Curtis David
UCL Genetics Institute, UCL, London, United Kingdom.
Centre for Psychiatry, Queen Mary University London, London, United Kingdom.
Ann Hum Genet. 2019 Jul;83(4):274-277. doi: 10.1111/ahg.12302. Epub 2019 Mar 25.
A recent study claimed that genome-wide polygenic scores (GPSs) for five common diseases could identify individuals with risk equivalent to monogenic mutations. Receiver operator curve analyses were reported to have areas under the curve (AUCs) ranging from 0.63 for inflammatory bowel disease up to 0.81 for coronary artery disease (CAD), but these models also included age and sex, themselves strong predictors of risk. The GPS for CAD identified 8% of the population at threefold increased risk, which was claimed to be comparable to the excess risk from monogenic mutations.

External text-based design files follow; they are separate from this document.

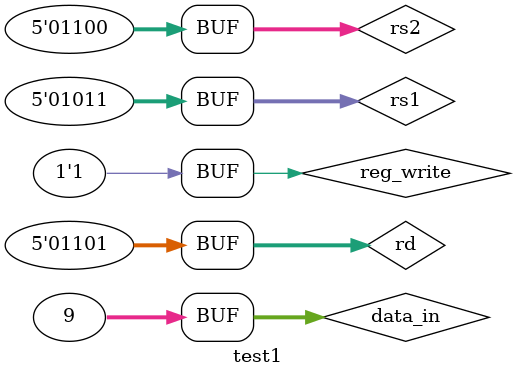
<source format=v>
`timescale 1ns / 1ps


module test1(

    );
   reg [4:0] rs1,rs2,rd;
    reg reg_write;
    reg [31:0] data_in;
    wire [31:0] read_data1;
    wire [31:0] read_data2;
   ex8 test(rs1,rs2,rd,data_in,reg_write,read_data1,read_data2);
    initial begin
        #0 reg_write=1;rs1=1;rs2=1;rd=1;data_in=15;
        #10 data_in=12;rd=11;
        #10 data_in=10; rd=12;
        #10 data_in=9;rd=13;rs1=11;rs2=12;
    end
endmodule

</source>
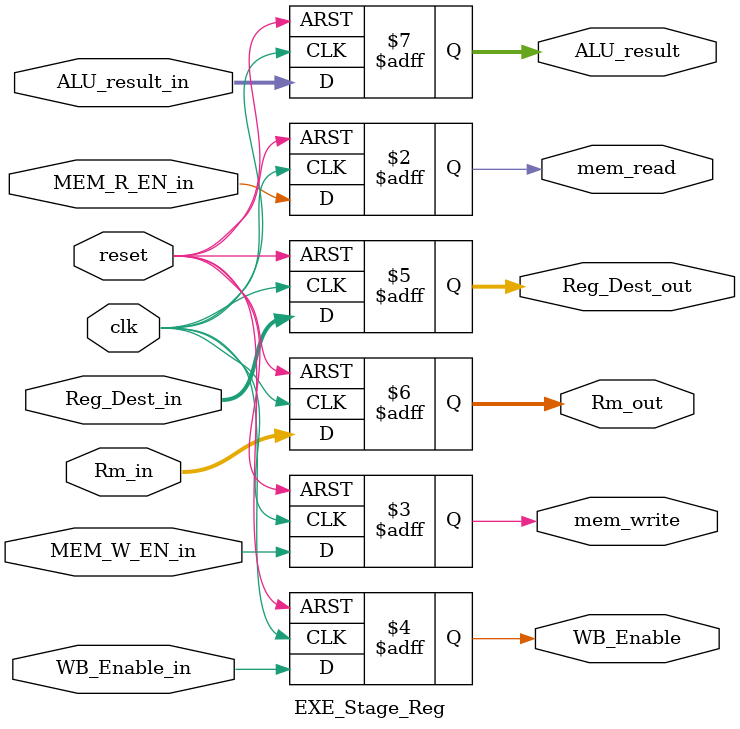
<source format=v>
module EXE_Stage_Reg(
  input clk, reset, MEM_R_EN_in, MEM_W_EN_in, WB_Enable_in,
    input [3 : 0] Reg_Dest_in,
    input [31 : 0] Rm_in, ALU_result_in,
    output reg mem_read, mem_write, WB_Enable,
    output reg [3 : 0] Reg_Dest_out,
    output reg [31 : 0] Rm_out, ALU_result
);

    always @(posedge clk, posedge reset) begin
        if (reset) begin
            mem_write = 1'b0;
            mem_read = 1'b0;
            WB_Enable = 1'b0;
            Reg_Dest_out = 4'b0;
            Rm_out = 32'b0;
            ALU_result = 32'b0;
        end
        else begin
            mem_write = MEM_W_EN_in;
            mem_read = MEM_R_EN_in;
            WB_Enable = WB_Enable_in;
            Reg_Dest_out = Reg_Dest_in;
            Rm_out = Rm_in;
            ALU_result = ALU_result_in;
        end
    end

endmodule




</source>
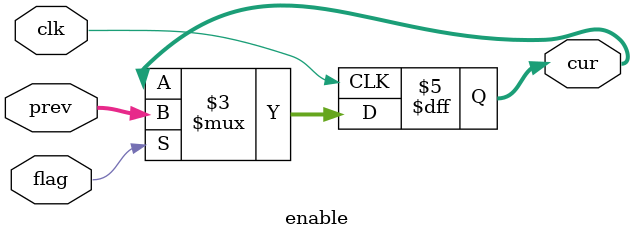
<source format=v>
module enable(prev,cur,flag,clk);
input [31:0] prev;
input flag;
input clk;
output [31:0] cur;

always@(posedge clk)
begin
if(flag)
    cur = prev;
end

endmodule

</source>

In the present study, attempts were made to model the distribution of the GPS for CAD to match the information provided. These models were based on the reported distribution of prevalence by centile of GPS and on the distribution of GPS in controls and cases, and were fitted to the reported results using linear approximations to the distributions and using simulations of a liability-threshold model.
It was impossible to produce a compatible model in which the GPS produced an AUC as high as 0.81 and the most plausible estimate was that the true AUC was only 0.65. The reported distributions of the GPS in cases and controls overlap so much that they are not compatible with an AUC of 0.7 or higher.
The AUC of the GPS for these diseases is modest. Furthermore, the literature robustly demonstrates that the true CAD risk associated with monogenic mutations is much higher than the threefold increase that is predicted by the GPS. Together, these findings cast doubt on the clinical utility of the GPS.
最近一项研究声称,针对五种常见疾病的全基因组多基因评分(GPS)能够识别出风险等同于单基因突变异种的个体。据报道,接受者操作特征曲线分析得出的曲线下面积(AUC)范围为,炎症性肠病的0.63至冠状动脉疾病(CAD)的0.81,但这些模型还纳入了年龄和性别,而年龄和性别本身就是风险的有力预测因素。CAD的GPS识别出8%的人群风险增加了两倍,据称这与单基因突变异种带来的额外风险相当。
在本研究中,我们尝试对CAD的GPS分布进行建模,以匹配所提供的信息。这些模型基于所报道的按GPS百分位数划分的患病率分布以及GPS在对照组和病例组中的分布,并使用分布的线性近似以及责任阈值模型的模拟来拟合所报道的结果。
不可能构建出一个兼容的模型,使GPS产生高达0.81的AUC,最合理的估计是真实的AUC仅为0.65。所报道的病例组和对照组中GPS的分布重叠程度如此之大,以至于它们与0.7或更高的AUC不兼容。
这些疾病的GPS的AUC适中。此外,文献有力地证明,与单基因突变异种相关的真实CAD风险远高于GPS预测的两倍增加。综上所述,这些发现对GPS的临床实用性提出了质疑。